(Transcribed page contents)
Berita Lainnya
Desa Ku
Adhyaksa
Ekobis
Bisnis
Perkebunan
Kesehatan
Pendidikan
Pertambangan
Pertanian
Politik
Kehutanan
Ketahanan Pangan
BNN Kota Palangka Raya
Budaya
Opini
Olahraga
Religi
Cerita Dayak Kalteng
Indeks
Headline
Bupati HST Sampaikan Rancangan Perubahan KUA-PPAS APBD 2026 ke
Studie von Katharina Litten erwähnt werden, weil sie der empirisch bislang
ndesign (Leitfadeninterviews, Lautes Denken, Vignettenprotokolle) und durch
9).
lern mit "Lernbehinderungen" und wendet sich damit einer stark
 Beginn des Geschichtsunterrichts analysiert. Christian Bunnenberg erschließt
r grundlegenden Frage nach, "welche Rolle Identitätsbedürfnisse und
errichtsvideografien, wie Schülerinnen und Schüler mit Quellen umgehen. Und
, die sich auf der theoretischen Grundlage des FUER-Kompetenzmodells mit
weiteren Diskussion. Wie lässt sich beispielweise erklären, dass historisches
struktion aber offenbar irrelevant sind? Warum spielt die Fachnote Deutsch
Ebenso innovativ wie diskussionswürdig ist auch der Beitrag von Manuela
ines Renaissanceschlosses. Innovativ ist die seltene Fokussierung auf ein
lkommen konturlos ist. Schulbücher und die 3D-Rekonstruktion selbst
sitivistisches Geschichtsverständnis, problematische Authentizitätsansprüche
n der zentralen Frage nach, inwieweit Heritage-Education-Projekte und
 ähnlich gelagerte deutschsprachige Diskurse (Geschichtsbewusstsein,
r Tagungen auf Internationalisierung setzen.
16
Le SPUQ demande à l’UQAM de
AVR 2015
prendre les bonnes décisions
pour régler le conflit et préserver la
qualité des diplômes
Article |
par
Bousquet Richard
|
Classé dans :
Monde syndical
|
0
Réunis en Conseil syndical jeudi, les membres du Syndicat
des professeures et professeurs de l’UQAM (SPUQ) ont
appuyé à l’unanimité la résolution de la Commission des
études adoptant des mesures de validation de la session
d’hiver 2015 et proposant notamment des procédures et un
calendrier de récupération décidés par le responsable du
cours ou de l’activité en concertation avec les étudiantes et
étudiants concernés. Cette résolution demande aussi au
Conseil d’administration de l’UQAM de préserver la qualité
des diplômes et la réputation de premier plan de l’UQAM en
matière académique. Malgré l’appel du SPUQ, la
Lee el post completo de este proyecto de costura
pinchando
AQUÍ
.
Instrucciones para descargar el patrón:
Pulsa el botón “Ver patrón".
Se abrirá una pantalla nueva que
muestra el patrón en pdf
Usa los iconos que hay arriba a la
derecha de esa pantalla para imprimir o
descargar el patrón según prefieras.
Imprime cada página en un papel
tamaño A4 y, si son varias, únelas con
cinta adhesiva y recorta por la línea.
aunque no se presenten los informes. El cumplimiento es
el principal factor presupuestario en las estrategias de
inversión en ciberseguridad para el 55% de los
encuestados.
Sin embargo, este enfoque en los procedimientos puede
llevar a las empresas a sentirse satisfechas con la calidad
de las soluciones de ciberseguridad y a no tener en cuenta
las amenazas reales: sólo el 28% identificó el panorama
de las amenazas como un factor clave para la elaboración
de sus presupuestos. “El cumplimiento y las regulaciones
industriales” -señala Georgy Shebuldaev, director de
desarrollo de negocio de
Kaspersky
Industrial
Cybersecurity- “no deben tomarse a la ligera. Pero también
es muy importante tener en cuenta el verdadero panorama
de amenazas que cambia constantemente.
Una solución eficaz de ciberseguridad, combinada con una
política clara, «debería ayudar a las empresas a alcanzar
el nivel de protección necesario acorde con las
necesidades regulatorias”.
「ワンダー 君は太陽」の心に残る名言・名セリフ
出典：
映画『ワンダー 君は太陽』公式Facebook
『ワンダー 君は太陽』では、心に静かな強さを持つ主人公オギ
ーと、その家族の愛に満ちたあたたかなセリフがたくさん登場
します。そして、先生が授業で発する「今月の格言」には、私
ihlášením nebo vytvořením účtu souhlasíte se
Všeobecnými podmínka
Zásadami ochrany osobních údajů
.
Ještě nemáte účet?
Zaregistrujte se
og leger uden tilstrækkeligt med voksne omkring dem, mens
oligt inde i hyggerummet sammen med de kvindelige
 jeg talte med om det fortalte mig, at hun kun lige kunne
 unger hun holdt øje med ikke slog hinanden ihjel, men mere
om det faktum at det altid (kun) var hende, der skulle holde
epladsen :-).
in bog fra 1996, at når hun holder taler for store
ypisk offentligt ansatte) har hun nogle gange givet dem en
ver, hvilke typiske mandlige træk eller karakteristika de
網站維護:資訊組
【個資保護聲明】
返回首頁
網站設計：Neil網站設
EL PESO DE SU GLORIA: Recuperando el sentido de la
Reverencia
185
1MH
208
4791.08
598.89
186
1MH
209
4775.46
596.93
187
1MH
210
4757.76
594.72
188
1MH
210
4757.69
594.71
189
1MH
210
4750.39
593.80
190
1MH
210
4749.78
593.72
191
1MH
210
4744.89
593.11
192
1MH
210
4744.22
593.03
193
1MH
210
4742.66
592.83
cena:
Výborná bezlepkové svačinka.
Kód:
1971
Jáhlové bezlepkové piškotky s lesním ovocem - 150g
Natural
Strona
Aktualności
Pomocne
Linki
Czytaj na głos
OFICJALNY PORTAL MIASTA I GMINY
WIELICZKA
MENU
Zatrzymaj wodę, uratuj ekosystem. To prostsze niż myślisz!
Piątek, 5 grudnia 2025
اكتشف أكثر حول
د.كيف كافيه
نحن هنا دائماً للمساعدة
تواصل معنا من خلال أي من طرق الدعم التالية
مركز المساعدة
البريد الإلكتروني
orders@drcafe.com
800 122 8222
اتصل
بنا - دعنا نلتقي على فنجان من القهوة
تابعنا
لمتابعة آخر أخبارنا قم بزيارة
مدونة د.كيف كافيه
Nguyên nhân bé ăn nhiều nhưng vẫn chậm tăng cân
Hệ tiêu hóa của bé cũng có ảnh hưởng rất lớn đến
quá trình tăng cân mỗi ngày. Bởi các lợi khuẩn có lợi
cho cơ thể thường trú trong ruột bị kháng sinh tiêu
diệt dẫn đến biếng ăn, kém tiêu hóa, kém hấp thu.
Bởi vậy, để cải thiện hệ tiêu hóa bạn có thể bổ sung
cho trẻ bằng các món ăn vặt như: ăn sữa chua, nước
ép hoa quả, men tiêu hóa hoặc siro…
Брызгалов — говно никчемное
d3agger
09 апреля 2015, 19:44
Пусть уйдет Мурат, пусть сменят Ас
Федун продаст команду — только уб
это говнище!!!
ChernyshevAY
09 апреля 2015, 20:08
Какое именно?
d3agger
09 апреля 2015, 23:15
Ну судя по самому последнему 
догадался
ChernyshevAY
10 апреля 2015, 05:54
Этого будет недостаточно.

TO-DO ITEM = Say how many lines of the records include the string "апреля"; the number alone is enough.

RESPONSE TO THIS EXERCISE = 4